The opening of “The Delinquent Girl” provides an overview of the research on girls’ delinquency and discuss policy implications. Robert Agnew wrote the first chapter. It focuses on “mainstream” theories of delinquency, such as strain, control, social learning, and integrate theories. Jody Miller and Christopher Mullins examine feminist theories of girls’ delinquency in Chapter 2. In Chapter 3, Darrell Steffensmeier and Jennifer Schwartz provide an assessment of the extent of recent trends in girls’ delinquency and the gender gap. Diane Fishbein and others, in Chapter 4, focus on the effect of several major bio-psychological factors on girls’ delinquency.

In Chapter 5, Candace Kruttschnitt and Peggy Giordano examine the family factors associated with girl’s delinquency.

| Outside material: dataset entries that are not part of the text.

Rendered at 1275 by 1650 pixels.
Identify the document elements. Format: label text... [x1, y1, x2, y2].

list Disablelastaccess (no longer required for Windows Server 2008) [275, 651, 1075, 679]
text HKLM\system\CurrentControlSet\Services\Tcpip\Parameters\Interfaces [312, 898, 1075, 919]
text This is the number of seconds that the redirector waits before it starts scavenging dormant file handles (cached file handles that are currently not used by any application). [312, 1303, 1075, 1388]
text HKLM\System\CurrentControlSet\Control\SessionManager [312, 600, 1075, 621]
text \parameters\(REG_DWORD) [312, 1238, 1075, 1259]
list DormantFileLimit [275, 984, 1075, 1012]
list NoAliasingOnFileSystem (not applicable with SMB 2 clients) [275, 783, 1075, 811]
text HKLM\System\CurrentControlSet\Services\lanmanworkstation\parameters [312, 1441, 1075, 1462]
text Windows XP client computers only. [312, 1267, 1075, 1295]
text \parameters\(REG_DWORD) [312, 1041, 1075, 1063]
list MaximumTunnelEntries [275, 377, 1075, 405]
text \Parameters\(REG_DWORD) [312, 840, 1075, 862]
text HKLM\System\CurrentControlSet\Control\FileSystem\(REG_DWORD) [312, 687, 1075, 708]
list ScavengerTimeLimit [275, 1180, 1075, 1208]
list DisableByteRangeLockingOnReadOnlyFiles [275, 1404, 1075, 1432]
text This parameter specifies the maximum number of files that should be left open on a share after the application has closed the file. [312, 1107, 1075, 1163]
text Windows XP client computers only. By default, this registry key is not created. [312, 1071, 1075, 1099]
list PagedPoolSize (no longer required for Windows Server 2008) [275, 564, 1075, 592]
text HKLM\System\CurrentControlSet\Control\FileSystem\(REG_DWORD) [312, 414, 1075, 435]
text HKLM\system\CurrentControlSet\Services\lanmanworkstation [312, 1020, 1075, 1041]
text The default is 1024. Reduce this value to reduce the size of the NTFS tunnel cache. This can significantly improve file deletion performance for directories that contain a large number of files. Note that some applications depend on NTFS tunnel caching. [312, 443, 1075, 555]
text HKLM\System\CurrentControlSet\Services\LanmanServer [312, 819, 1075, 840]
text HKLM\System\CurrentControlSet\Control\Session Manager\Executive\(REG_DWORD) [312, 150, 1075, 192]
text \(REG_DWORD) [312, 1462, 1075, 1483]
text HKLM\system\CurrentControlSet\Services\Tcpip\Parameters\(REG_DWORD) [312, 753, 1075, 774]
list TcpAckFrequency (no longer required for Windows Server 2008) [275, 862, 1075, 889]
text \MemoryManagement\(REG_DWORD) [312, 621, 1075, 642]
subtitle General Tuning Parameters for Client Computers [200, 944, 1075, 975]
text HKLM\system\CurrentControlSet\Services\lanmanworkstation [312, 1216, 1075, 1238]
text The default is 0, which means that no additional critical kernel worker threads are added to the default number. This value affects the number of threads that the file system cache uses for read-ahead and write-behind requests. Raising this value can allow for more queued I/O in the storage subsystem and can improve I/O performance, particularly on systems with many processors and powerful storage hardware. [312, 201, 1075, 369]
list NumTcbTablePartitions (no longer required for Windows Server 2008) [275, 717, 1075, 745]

In Chapter 6, Ms. Giordano reviews the influence of peers and romantic partners on delinquency.

Peer pressure within larger institutions, such as schools, are discussed and examined in Chapter 7. The entire community influence of peers and families are discussed in Chapter 8 while Chapter 9, authored by Merry Morash and Meda Chesney-Lind, analyzes the effect of violence on the community influence.

In Chapter 10, Jody Miller looks at the historical and current studies of female involvement in gangs. In the last chapter, Barry Feld analyzes how females are treated in the juvenile justice system.

The studies examined in the book seem to establish that increases in female participation are highest for larceny, alcohol/drug violations (DUI, drugs and liquor law violations), disorderly conduct, and “simple” assault. I was not surprised by these statistics, because I observe the same trend for female offenders every day, in my courtroom. But, it is also telling that girls are not “gaining” ground in homicide, rape, or robbery.

But there is always tomorrow . . .

Matthew A. Sciarrino is a Criminal Court judge in Staten Island.